Marius Jean Antonin Mercié (October 30, 1845 in Toulouse – December 12, 1916 in Paris), was a French sculptor, medallist and painter.

Biography 

Mercié entered the École des Beaux-Arts, Paris, and studied under Alexandre Falguière and François Jouffroy, and in 1868 gained the Grand Prix de Rome at the age of 23.  His first great popular successes were the David and Gloria Victis, which was shown and received the Medal of Honour of the Paris Salon. The bronze was subsequently placed in the Square Montholon.

The bronze David was one of his most popular works. The Biblical hero is depicted naked with the head of Goliath at his feet like Donatello's David, but with a turbanned head and sheathing his long sword.  Numerous reproductions exist, most of which incorporate a loincloth that covers David's genitalia but not his buttocks. The lifesize original is  in the Musée d'Orsay.

Mercié was appointed Professor of Drawing and Sculpture at the École des Beaux-Arts, and was elected a member of the Académie française in 1891, after being awarded the biennial prize of the Institute of 800 in 1887. He was subsequently elected to grand officier of the Légion d'honneur, and in 1913 became the president of the Société des artistes français. Marie-Antoinette Demagnez was among his many students at the École des Beaux-Arts. He died in Paris on December 12, 1916.

• • • • • • •

_Work order A_
In the Mercié biography, copy the passage starting at "Marius Jean Antonin" and ending at "the Musée d'Orsay.", swapping "bronze" for "sculpture".
_Work order B_
According to the Mercié biography, where is the lifesize original of his David?
_Work order C_
Condense the paragraph of the Mercié biography beginning "Mercié was appointed Professor" into a bulleted list that keeps its main facts.
The entries after this text aren't needed for anything here.

_Source material_
• • • • • • •

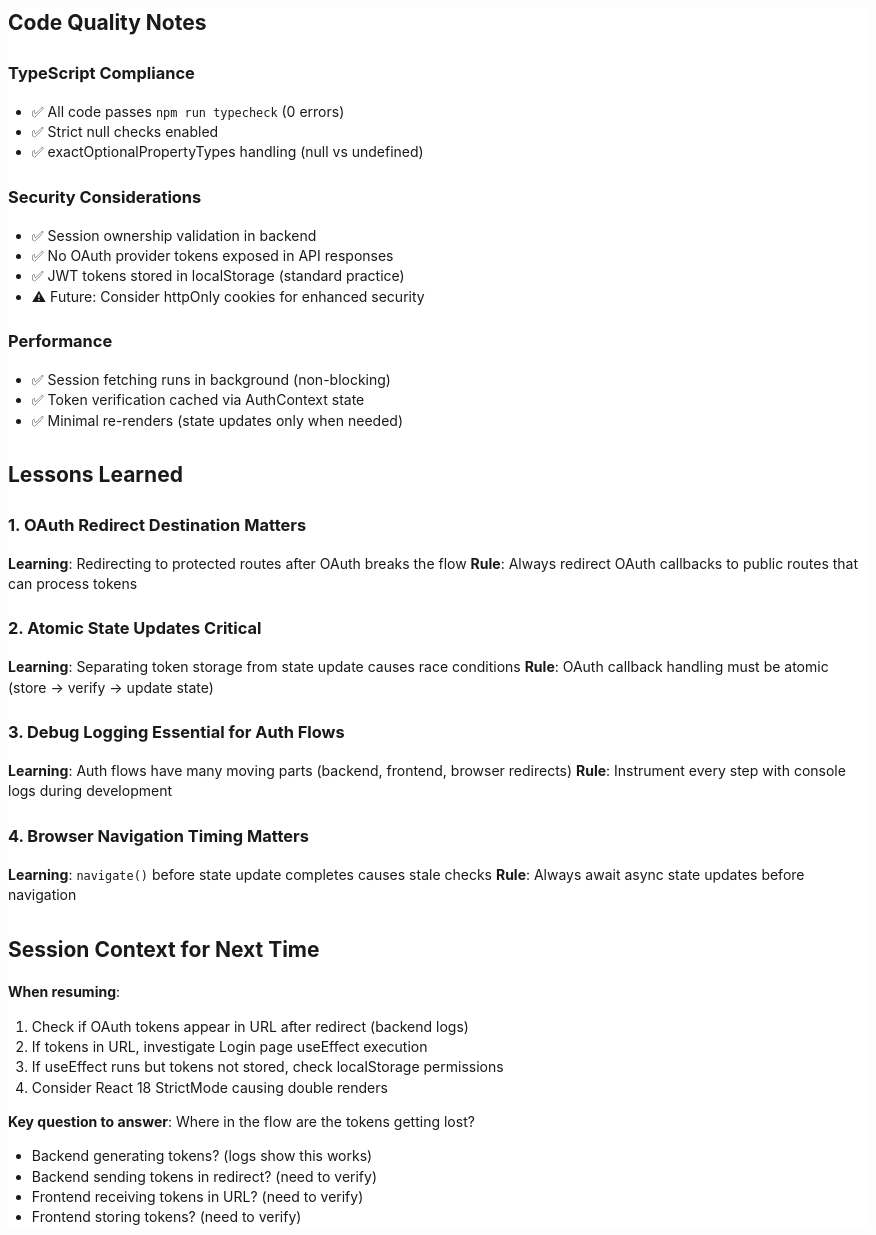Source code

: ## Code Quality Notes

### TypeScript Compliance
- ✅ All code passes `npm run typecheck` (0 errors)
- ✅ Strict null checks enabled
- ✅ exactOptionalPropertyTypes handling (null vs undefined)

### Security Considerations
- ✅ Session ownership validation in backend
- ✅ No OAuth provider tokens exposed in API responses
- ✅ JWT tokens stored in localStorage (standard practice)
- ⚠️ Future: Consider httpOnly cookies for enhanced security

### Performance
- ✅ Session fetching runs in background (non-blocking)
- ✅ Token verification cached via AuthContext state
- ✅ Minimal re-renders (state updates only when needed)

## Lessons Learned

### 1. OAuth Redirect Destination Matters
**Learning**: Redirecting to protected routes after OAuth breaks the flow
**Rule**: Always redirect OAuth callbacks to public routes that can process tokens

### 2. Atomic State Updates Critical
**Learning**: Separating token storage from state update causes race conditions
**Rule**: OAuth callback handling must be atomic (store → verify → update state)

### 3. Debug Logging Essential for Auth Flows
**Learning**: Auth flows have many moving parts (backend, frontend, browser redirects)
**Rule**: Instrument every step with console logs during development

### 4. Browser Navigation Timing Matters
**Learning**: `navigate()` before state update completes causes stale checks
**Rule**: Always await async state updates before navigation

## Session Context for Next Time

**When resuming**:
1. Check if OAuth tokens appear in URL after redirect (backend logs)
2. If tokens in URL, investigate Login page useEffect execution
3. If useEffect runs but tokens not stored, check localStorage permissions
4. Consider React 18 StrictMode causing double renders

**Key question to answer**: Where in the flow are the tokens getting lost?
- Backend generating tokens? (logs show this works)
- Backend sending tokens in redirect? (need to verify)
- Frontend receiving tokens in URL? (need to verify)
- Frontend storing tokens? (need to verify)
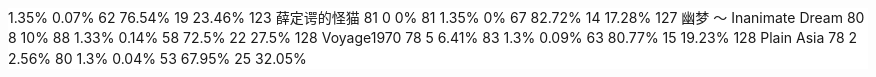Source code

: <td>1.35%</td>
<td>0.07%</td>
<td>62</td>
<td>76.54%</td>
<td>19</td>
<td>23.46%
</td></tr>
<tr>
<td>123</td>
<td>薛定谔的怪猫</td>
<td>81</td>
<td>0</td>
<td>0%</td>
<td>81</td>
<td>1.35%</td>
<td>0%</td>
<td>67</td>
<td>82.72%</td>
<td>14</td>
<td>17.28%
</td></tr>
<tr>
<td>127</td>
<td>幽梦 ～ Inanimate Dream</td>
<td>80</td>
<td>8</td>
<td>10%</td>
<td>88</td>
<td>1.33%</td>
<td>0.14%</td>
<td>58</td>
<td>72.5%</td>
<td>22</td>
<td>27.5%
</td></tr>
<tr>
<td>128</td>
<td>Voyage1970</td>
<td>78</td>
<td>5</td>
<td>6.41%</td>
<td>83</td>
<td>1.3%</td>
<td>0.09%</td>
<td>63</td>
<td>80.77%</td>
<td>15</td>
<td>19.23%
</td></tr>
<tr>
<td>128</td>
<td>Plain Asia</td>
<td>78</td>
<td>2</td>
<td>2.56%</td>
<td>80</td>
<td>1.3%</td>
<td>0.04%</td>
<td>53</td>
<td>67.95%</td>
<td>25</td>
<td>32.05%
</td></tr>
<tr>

• • • • • • •

_Your solution A_
Marius Jean Antonin Mercié (October 30, 1845 in Toulouse – December 12, 1916 in Paris), was a French sculptor, medallist and painter.

Biography 

Mercié entered the École des Beaux-Arts, Paris, and studied under Alexandre Falguière and François Jouffroy, and in 1868 gained the Grand Prix de Rome at the age of 23.  His first great popular successes were the David and Gloria Victis, which was shown and received the Medal of Honour of the Paris Salon. The sculpture was subsequently placed in the Square Montholon.

The sculpture David was one of his most popular works. The Biblical hero is depicted naked with the head of Goliath at his feet like Donatello's David, but with a turbanned head and sheathing his long sword.  Numerous reproductions exist, most of which incorporate a loincloth that covers David's genitalia but not his buttocks. The lifesize original is  in the Musée d'Orsay.

_Your solution B_
The Musée d'Orsay.

_Your solution C_
- Appointed Professor of Drawing and Sculpture at the École des Beaux-Arts
- Awarded the biennial prize of the Institute of 800 in 1887
- Elected a member of the Académie française in 1891
- Later elected grand officier of the Légion d'honneur
- Became president of the Société des artistes français in 1913
- Taught many students at the École des Beaux-Arts, among them Marie-Antoinette Demagnez
- Died in Paris on December 12, 1916